Image via Wikipedia
This started out as sautéed mushrooms and ended up as a tasty, healthy-creamy pasta. Definitely a dish requiring an experienced, confident cook as I didn’t measure anything, rather just added and stirred lots. I didn’t even taste this much – as I pretty well knew what was happening. It turned out a nice variation to add to my predominantly vegetarian diet. I prepared it after eating an appetizer of raw broccoli and carrots dipped in home-made houmous, so it was a well-balanced meal.
Mushroom and Quinoa Sauce: Part 1
In a medium-sized non-stick pan, sauté in a little oil:
- 4 large cloves of garlic, sliced’n'diced
- 1 smallish onion, sliced’n'diced
- 6 medium-large chestnut mushrooms, quartered
- 70 grams of tofu, cut into small cubes
- a sprinkle of raw quinoa (enough to give the veggies a thin layer, 3-4 Tablespoons?)
- a generous grinding of black pepper
- a sprinkle of salt
- a sprinkle of golden linseed
When onions and mushrooms are browned, add a little hot water – enough to stop it from sticking and burning, but not enough so the veg are swimming. The quinoa needs water to cook, but you don’t want to drown the flavors. Stir and scrape the bits from the sides of pan, put a lid on it and start preparing the pasta.
Pasta: Part 1
I used whole wheat spaghetti, but you can use whatever you want.
- Put some freshly boiled water in your pasta-cooking pot, enough to cook the pasta, about 3 inches.
- Cut a sheet of kombu seaweed into the boiling water
- Add enough whole-wheat pasta for a smallish serving
- Bring to a boil and go back to your sauté pan
Mushroom and Quinoa Sauce: Part 2
Quinoa Image via Wikipedia
- Sprinkle your veggies and quinoa with a little white flour and stir to make a kind of paste for a sauce
- Add skim milk – gradually – stirring constantly till it starts to look like mushrooms in sauce.
- Add 1 teaspoon prepared whole grain mustard
- A very small dash of soya sauce
- Stir lots, scraping the sauce and bits of quinoa off the sides of the pan
- Gradually add more milk, stirring constantly to make it creamy
- Cover and leave on the slowest heat on your stove
Pasta: Part 2
By now the pasta should be starting to tender, but still very dente. Drain the pasta and kombu, and add to the mushroom-quinoa sauce.
Stir gently, yet thoroughly.
You will probably need to add more milk or water, your choice. Not too much water or it will be tasteless, but you need enough to continue cooking the quinoa and pasta.
Cover and let simmer.
Grate some hard cheese, to make about 3 tablespoons and set aside.

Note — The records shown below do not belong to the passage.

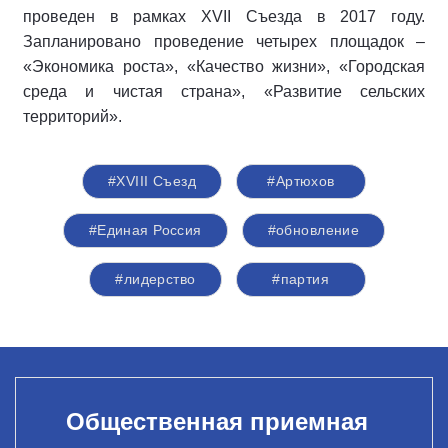
проведен в рамках XVII Съезда в 2017 году.
Запланировано проведение четырех площадок –
«Экономика роста», «Качество жизни», «Городская
среда и чистая страна», «Развитие сельских
территорий».
#XVIII Съезд
#Артюхов
#Единая Россия
#обновление
#лидерство
#партия
Общественная приемная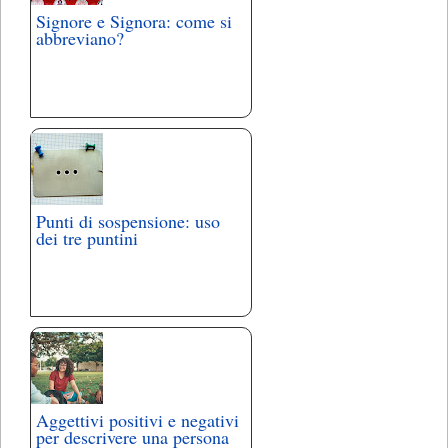
Signore e Signora: come si
abbreviano?
Punti di sospensione: uso
dei tre puntini
Aggettivi positivi e negativi
per descrivere una persona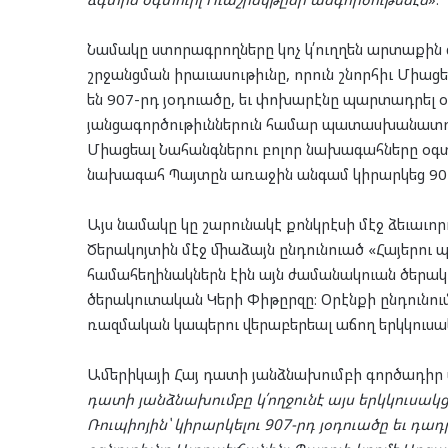
Նամակը ստորագրողները կոչ կ՛ուղղեն արտաքին 
շրջանցման իրաւասութիւնը, որուն շնորհիւ Միա
են 907-րդ յօդուածը, եւ փոխարէնը պարտադրել 
յանցագործութիւններուն համար պատասխանատուո
Միացեալ Նահանգներու բոլոր նախագահները օգտու
նախագահ Պայտըն առաջին անգամ կիրարկեց 907
Այս նամակը կը շարունակէ քոնկրէսի մէջ ձեւաւ
Ծերակոյտին մէջ միաձայն ընդունուած «Հայերու 
համահեղինակներն էին այն ժամանակուան ծերա
ծերակուտական Կերի Փիթըրզը։ Օրէնքի ընդունո
ռազմական կապերու վերաբերեալ աճող երկկուսա
Ամերիկայի Հայ դատի յանձնախումբի գործադիր 
դատի յանձնախումբը կ՛ողջունէ այս երկկուսա
Ռուպիոյին՝ կիրարկելու 907-րդ յօդուածը եւ դ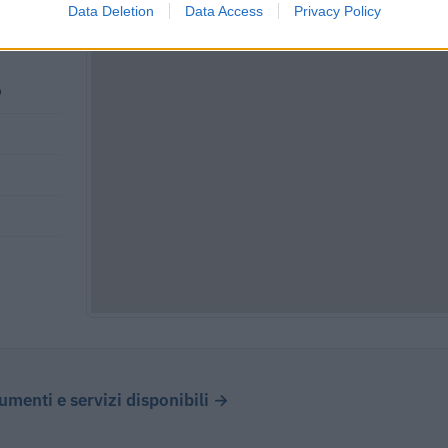
Data Deletion
Data Access
Privacy Policy
9
cumenti e servizi disponibili →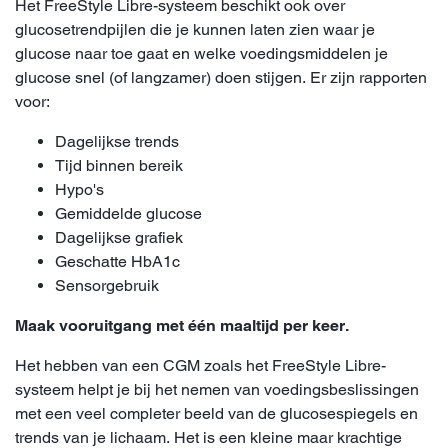
Het FreeStyle Libre-systeem beschikt ook over
glucosetrendpijlen die je kunnen laten zien waar je
glucose naar toe gaat en welke voedingsmiddelen je
glucose snel (of langzamer) doen stijgen. Er zijn rapporten
voor:
Dagelijkse trends
Tijd binnen bereik
Hypo's
Gemiddelde glucose
Dagelijkse grafiek
Geschatte HbA1c
Sensorgebruik
Maak vooruitgang met één maaltijd per keer.
Het hebben van een CGM zoals het FreeStyle Libre-
systeem helpt je bij het nemen van voedingsbeslissingen
met een veel completer beeld van de glucosespiegels en
trends van je lichaam. Het is een kleine maar krachtige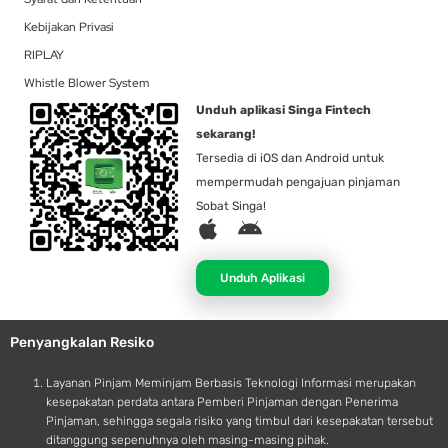
Kebijakan Privasi
RIPLAY
Whistle Blower System
Unduh aplikasi Singa Fintech
sekarang!
Tersedia di iOS dan Android untuk
mempermudah pengajuan pinjaman
Sobat Singa!
A
A
p
n
p
d
Unduh Aplikasi
l
r
e
o
Penyangkalan Resiko
i
d
Layanan Pinjam Meminjam Berbasis Teknologi Informasi merupakan
kesepakatan perdata antara Pemberi Pinjaman dengan Penerima
Pinjaman, sehingga segala risiko yang timbul dari kesepakatan tersebut
ditanggung sepenuhnya oleh masing-masing pihak.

Pasta with Mushrooms and Quinoa: Final Steps
Remove cover and stir. Taste. If the quinoa is cooked enough you can stop now, but if you want it softer you will need to possibly add more water or milk and continue cooking. I had mine when the quinoa and pasta were still quite dente, and it added an interesting texture to the dish.
When it has reached your desired doneness, remove from heat and add a generous sprinkle of Engevita yeast. (Too high a temperature will kill the benefits of the yeast so you always add it AFTER the cooking is finished.)
Serve on a plate and sprinkle with your grated cheese and voilà, you have a very healthy, creamy mushroom pasta.
Note: I think white or red wine would be a great addition to this dish. I would add it to the sauté pan early in the cooking process, using it instead of water.
This meal has modest but enough protein for an adult. The protein comes from the tofu, quinoa, cheese, mushrooms and whole wheat, each bringing a small amount that when added together are enough! I don’t count grams of protein, fat or carbs – and I don’t worry about it. But I do buy semi-skimmed milk and low-fat spreads for bread, and try not to eat too much cheese, using it as a garnish rather than a main item.